Edital da Real Meza Censoria. [“Public Notice of the Royal Censor”: condemnation of Anacephaleoses da Monarchia Lusitana by Manoel Bocarro Francez]

<<FIRST EDITION.>> Royal Seal. pp. (4). Unbound. Folio.

Lisbon: December 16th 1774

Est: $700 - $900
First published in Lisbon in 1624, Anacephaleoses da Monarchia, Luzitana Bocarro’s epic poem in 131 octaves, was dedicated to King Philip IV of Spain (who was simultaneously King Philip III of Portugal). Though comprised of four parts, only the first part was ever published. Tracing the Portuguese monarchy from its inception to the Author’s day, the poem is interwoven with astrological and kabbalistic allusions.

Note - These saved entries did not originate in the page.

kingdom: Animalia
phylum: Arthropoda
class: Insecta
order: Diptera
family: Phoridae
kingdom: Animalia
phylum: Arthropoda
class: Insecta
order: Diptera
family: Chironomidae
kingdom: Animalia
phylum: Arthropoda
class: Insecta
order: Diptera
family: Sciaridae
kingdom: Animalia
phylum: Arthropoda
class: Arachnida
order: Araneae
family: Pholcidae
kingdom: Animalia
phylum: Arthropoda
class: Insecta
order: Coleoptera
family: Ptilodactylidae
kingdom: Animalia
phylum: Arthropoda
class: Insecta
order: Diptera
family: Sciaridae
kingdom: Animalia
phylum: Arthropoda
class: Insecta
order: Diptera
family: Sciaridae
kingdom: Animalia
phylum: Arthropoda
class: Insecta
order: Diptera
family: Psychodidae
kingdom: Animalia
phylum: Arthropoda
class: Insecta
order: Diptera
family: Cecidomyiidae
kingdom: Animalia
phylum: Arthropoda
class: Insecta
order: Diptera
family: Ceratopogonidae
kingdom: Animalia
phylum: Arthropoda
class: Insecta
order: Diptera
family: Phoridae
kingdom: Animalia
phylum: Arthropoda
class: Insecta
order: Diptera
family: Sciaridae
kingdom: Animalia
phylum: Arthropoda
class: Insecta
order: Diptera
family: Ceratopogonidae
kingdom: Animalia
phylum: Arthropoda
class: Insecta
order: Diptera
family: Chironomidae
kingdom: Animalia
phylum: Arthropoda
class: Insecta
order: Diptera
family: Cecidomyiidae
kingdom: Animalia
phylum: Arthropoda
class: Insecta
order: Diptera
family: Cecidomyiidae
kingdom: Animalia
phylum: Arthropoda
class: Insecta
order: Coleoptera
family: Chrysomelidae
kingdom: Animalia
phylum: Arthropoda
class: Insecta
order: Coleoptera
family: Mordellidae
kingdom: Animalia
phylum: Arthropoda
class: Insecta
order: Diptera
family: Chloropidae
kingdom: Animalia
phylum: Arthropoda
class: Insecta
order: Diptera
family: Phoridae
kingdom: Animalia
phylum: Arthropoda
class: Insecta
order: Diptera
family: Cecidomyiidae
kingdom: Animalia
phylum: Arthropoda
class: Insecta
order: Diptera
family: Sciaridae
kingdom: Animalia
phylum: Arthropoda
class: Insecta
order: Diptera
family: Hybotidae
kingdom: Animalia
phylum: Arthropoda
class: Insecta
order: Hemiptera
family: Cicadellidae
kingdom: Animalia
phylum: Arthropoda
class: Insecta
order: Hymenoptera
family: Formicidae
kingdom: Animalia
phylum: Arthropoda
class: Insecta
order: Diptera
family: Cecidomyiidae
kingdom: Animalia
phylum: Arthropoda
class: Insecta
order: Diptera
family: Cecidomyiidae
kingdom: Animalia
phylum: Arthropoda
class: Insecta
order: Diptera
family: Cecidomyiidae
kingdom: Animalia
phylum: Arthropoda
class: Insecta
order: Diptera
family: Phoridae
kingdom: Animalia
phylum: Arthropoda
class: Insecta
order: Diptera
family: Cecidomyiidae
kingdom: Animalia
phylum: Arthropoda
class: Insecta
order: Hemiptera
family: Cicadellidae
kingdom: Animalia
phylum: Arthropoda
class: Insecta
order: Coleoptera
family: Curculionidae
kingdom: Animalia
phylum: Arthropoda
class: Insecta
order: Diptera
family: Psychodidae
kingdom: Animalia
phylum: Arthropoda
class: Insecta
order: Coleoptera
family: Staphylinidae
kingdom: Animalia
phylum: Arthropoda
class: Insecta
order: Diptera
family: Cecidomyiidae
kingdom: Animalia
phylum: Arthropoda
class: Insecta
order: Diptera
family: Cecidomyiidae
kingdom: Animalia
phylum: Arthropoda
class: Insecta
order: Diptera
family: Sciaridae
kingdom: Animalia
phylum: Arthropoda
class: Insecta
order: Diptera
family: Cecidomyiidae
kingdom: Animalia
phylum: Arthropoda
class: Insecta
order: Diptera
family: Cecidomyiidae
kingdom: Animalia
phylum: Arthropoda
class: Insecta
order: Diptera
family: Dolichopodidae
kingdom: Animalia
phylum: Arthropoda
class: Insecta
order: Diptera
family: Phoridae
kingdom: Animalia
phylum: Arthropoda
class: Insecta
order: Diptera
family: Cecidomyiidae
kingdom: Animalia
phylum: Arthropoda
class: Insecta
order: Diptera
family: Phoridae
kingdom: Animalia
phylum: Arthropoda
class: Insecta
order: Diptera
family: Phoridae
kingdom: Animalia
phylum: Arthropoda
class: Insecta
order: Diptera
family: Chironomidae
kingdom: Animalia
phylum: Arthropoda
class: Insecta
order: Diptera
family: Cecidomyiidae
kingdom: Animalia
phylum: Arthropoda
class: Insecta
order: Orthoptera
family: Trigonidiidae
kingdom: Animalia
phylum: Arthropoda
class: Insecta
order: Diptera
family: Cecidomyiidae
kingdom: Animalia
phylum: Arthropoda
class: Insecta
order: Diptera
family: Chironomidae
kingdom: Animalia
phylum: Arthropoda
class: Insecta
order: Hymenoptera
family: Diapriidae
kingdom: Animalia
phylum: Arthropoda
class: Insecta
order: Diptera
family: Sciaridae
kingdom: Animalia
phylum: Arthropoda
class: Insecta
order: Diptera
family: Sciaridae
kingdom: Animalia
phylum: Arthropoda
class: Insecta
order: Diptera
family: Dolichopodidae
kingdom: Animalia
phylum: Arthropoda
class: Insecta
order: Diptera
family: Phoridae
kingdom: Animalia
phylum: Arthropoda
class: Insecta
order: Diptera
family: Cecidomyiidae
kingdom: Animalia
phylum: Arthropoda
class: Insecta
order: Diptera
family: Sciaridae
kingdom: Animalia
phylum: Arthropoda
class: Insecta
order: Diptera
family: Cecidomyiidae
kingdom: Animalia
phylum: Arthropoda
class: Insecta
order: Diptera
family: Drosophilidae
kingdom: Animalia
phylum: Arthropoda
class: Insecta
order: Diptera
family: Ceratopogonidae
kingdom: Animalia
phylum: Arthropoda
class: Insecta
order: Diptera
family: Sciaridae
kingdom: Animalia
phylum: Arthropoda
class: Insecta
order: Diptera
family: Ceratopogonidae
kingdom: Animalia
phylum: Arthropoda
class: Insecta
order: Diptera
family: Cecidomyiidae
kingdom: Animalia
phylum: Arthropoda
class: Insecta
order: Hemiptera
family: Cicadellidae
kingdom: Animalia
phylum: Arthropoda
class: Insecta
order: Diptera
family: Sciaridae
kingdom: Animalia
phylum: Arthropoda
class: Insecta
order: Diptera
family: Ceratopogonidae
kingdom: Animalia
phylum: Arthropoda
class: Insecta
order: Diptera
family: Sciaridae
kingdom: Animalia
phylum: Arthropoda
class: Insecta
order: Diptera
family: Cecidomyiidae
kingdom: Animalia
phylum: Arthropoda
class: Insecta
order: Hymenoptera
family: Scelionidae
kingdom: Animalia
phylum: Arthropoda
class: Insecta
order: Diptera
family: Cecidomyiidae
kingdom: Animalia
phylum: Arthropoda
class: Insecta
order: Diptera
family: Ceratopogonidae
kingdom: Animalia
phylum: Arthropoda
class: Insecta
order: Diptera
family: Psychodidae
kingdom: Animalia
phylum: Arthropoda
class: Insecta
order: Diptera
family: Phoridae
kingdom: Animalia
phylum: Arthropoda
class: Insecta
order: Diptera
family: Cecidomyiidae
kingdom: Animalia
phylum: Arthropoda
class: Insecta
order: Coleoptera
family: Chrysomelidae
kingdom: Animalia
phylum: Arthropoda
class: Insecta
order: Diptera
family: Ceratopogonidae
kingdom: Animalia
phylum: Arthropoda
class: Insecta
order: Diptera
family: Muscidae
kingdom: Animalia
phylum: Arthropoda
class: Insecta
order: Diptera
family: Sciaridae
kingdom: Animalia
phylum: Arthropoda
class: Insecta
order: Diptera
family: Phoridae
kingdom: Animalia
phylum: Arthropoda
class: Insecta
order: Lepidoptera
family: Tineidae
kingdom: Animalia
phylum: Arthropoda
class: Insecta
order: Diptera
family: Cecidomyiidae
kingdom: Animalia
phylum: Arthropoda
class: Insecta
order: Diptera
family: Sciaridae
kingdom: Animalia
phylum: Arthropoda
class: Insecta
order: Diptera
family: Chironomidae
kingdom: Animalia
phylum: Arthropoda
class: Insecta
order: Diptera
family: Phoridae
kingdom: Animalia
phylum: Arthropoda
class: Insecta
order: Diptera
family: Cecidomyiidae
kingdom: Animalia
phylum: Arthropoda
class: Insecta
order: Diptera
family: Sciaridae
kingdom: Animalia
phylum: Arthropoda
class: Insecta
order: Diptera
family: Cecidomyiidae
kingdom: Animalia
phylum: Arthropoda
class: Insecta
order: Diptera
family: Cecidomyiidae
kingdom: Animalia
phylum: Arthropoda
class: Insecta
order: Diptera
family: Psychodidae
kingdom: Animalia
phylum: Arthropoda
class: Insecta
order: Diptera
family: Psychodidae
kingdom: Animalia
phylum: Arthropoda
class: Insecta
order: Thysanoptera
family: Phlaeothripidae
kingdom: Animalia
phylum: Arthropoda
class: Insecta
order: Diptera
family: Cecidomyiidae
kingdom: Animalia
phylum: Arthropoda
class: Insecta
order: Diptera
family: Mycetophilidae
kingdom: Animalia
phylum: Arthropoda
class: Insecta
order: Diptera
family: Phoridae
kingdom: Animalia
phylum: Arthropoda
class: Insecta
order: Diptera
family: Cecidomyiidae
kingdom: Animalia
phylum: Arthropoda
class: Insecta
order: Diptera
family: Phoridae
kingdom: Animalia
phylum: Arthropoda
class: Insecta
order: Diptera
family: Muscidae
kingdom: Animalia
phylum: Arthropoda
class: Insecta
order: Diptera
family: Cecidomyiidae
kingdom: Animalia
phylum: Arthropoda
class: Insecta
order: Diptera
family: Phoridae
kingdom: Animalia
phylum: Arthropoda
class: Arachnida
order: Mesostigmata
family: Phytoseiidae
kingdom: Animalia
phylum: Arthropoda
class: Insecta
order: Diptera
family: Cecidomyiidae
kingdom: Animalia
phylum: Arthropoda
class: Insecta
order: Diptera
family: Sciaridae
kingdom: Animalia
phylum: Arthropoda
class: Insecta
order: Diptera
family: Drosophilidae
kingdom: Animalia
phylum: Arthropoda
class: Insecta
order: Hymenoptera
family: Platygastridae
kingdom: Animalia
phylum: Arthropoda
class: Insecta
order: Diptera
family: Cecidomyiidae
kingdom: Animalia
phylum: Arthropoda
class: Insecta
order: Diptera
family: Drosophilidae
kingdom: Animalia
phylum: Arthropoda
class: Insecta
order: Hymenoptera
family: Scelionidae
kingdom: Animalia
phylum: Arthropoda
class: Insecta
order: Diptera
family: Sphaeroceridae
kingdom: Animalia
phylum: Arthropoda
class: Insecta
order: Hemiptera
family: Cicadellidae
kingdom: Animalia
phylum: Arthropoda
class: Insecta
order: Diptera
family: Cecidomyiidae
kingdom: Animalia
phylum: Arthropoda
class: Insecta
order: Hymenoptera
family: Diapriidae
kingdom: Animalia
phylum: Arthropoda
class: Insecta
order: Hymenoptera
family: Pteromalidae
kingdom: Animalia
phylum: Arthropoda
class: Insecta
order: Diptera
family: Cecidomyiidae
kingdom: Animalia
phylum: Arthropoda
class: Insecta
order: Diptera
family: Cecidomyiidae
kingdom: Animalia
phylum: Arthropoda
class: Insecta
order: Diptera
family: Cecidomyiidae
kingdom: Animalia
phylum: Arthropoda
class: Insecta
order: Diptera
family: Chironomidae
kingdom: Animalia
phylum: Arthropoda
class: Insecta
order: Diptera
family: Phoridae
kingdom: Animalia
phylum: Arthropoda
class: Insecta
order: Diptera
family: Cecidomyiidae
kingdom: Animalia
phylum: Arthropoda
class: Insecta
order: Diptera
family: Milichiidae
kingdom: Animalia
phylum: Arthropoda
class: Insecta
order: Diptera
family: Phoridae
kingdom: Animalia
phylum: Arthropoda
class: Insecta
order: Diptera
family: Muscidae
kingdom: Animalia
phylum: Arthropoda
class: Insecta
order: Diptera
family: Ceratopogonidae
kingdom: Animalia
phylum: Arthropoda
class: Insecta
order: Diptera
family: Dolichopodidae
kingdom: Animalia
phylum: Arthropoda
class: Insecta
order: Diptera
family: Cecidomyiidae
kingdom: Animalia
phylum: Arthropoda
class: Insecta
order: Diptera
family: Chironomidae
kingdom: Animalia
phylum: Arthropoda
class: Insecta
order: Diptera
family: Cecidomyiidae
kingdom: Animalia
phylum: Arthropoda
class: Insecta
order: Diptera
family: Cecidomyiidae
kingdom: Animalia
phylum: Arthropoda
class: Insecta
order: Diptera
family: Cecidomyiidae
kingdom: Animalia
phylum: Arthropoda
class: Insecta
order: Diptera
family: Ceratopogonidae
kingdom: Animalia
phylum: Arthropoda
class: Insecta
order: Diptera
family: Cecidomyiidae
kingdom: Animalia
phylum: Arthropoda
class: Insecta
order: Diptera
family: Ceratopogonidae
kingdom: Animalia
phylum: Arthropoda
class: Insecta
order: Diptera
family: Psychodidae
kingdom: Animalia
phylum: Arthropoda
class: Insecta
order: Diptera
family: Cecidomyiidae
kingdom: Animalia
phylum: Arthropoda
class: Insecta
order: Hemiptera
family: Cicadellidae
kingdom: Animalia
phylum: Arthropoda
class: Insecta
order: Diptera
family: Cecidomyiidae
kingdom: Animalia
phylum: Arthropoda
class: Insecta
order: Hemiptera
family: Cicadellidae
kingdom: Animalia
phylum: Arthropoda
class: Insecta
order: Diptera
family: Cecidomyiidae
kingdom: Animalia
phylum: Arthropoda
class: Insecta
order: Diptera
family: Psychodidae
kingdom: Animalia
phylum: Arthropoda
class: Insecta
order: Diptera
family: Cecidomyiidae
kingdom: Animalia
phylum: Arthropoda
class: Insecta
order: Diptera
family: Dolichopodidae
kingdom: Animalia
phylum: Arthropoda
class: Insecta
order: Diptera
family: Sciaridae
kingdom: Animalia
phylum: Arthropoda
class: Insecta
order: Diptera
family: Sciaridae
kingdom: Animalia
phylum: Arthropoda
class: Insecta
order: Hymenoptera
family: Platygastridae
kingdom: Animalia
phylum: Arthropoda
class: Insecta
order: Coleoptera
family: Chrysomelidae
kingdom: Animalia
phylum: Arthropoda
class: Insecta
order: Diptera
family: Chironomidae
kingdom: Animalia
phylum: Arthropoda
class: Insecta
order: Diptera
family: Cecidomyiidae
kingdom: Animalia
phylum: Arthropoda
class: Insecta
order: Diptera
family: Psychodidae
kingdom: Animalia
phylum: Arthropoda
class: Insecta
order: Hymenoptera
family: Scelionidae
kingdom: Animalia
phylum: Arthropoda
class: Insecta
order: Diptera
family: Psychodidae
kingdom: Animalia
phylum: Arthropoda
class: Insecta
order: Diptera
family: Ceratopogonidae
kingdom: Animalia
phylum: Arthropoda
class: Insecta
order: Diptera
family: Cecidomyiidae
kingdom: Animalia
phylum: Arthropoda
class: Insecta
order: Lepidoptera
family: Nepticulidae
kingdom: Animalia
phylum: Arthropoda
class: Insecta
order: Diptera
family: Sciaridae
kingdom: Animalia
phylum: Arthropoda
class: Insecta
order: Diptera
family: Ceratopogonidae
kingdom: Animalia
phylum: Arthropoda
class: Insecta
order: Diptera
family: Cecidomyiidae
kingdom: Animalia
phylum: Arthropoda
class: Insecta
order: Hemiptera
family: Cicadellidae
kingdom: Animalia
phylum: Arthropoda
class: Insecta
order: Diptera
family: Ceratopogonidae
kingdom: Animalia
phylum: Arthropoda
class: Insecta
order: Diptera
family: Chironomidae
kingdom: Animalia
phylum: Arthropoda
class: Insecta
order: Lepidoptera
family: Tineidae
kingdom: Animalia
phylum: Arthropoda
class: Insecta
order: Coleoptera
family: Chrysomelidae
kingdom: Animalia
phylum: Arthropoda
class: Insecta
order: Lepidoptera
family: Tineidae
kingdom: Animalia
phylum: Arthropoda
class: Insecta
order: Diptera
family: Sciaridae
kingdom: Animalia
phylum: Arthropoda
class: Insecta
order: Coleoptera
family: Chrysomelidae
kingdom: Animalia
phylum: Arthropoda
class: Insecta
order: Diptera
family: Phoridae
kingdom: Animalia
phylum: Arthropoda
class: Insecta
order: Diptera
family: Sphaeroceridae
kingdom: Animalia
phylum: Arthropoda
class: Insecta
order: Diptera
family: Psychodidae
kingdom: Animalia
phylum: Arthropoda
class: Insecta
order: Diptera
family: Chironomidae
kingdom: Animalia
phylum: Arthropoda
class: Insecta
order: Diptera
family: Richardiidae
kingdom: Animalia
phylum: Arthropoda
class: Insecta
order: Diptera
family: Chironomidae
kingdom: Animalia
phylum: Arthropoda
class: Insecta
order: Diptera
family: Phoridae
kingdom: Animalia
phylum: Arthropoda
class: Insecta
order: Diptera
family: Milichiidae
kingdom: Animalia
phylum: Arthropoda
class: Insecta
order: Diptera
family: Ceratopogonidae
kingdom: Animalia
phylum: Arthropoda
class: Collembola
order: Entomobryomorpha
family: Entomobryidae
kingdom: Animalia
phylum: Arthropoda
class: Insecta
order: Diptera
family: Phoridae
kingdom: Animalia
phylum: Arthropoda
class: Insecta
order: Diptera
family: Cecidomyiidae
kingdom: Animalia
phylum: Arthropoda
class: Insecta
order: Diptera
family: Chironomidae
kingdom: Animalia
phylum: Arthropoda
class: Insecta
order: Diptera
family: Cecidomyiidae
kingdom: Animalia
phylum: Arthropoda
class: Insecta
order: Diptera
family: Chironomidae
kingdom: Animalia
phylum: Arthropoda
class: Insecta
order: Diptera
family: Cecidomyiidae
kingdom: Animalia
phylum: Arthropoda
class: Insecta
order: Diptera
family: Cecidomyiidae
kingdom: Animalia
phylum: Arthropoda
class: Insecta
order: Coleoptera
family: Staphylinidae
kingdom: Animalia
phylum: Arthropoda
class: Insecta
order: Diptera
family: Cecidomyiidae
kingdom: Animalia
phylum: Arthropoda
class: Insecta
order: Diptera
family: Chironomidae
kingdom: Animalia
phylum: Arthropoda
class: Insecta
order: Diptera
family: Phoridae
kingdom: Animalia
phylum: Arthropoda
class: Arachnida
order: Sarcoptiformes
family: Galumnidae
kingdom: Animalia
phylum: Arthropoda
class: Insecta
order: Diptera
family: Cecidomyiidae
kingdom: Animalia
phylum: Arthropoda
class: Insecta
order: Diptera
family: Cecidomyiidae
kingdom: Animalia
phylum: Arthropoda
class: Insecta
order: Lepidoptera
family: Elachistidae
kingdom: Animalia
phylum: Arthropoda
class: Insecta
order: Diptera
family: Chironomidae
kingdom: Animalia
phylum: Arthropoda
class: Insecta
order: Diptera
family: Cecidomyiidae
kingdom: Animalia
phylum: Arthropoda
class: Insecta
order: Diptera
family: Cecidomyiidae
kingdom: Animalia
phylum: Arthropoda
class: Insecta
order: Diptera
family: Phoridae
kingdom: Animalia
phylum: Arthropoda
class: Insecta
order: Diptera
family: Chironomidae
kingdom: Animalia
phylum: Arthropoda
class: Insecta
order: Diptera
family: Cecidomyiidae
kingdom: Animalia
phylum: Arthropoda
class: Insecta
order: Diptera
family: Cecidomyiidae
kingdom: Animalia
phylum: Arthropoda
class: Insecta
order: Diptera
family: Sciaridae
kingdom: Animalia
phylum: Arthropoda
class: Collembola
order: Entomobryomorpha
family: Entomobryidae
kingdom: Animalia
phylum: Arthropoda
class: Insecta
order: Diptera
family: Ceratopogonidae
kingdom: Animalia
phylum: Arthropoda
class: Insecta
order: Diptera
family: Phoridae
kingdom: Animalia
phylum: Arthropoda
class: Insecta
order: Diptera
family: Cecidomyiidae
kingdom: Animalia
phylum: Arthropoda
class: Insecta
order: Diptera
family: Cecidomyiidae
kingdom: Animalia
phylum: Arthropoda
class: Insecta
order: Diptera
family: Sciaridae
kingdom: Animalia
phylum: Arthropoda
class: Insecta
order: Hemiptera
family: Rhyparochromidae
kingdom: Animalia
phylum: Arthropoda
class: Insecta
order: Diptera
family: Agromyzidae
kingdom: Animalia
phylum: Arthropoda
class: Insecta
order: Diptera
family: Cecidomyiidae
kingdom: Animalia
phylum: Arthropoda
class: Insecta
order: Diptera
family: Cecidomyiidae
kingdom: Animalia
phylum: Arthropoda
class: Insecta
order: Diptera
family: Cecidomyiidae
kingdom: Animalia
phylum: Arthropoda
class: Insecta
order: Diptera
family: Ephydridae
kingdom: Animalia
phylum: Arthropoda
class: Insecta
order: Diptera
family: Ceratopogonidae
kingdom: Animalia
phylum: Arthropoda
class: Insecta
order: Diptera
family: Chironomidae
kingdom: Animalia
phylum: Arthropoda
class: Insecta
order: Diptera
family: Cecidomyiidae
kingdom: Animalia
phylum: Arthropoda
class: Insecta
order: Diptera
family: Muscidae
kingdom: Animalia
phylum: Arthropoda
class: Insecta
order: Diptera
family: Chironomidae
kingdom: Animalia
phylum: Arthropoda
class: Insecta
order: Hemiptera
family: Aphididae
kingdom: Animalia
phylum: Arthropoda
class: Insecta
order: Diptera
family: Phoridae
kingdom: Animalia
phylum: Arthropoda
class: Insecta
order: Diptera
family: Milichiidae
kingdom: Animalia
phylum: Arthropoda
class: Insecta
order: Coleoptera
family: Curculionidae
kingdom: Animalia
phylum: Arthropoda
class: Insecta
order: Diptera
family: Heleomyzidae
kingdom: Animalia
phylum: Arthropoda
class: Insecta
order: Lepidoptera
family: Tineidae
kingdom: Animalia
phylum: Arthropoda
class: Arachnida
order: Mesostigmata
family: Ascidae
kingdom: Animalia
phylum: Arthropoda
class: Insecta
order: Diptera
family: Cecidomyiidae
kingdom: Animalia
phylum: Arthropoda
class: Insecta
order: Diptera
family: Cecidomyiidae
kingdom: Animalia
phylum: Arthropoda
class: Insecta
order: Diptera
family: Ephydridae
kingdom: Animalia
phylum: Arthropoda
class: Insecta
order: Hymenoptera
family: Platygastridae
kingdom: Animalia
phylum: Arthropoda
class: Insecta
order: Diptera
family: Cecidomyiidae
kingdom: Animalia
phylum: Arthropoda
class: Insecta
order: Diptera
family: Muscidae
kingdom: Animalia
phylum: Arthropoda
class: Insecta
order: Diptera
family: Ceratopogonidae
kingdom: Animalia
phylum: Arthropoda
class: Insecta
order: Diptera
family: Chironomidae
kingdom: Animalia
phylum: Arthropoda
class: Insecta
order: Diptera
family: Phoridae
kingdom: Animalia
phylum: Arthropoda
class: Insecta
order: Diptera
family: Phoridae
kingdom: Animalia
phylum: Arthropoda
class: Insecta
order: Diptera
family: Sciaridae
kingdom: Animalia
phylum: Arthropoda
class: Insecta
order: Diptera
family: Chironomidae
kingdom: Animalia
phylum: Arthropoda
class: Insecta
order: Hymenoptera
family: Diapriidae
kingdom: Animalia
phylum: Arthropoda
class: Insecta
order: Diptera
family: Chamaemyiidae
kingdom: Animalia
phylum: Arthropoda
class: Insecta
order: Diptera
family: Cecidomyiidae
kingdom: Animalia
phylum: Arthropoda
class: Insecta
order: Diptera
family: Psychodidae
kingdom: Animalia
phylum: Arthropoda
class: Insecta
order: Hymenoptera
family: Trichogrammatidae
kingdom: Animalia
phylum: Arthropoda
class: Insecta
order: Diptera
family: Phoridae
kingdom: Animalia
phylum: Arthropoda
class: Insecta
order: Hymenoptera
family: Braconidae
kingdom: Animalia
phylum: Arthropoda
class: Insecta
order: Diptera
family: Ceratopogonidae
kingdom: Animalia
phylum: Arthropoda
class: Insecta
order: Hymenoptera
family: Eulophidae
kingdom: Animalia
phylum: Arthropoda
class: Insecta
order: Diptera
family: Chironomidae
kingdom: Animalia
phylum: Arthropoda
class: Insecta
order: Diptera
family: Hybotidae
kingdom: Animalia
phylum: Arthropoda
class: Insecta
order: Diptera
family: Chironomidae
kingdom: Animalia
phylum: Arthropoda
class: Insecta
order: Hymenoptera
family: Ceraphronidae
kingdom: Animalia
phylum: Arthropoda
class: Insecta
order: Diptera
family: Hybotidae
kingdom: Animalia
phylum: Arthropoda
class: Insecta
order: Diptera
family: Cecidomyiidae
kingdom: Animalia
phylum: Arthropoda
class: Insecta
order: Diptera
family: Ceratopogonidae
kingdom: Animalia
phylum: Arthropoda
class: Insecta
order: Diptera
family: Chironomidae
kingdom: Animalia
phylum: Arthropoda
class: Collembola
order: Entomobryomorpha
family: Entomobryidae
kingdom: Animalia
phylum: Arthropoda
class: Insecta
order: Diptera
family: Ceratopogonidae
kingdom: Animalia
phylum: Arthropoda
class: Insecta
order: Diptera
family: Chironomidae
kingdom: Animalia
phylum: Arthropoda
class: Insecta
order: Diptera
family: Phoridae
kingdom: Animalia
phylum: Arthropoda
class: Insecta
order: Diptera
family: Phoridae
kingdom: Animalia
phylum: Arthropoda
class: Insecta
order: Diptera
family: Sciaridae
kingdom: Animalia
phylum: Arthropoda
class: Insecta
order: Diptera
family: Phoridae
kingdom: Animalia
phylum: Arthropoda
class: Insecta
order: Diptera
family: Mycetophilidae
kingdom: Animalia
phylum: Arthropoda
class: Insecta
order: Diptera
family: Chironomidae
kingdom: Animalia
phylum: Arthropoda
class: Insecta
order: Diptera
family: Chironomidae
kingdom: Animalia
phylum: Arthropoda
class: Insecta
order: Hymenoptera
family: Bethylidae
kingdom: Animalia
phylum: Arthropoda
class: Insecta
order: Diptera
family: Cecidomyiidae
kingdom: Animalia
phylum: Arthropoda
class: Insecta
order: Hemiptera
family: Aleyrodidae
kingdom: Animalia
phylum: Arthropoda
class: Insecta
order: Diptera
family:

All three editions of the work (Lisbon, 1624; Rome, 1625; and Hamburg, 1626) were condemned to be burnt upon the pyre in Lisbon’s Praça do Commercio on the 16th of December, 1774. Evidently what aroused the ire of the Royal Censor was the Author’s seditious suggestion that there would arise a new Portuguese Empire supplanting the present dynasty. The book’s preoccupation with the pseudo-science of Alchemy seems to have been another reason for its proscription. Marrano physician, philosopher, mathematician and astronomer Manoel Bocarro Frances (Jacob Rosales) (1588-1662) was born in Lisbon and studied at the University of Coimbra and the University of Montpellier, France - thus his sobriquet “Frances.” Bocarro fled before the Inquisition to Italy, where he befriended the astronomer Galileo Galilei. From Rome he continued to Amsterdam, and eventually in 1631 to Hamburg, where he opened a medical practice, became physician to the Danish court and was an active member of the thriving Sephardic community. He corresponded with the Dutch Rabbi Menasseh ben Israel and also with the preeminent Marrano physician of the day Zacutus Lusitanus.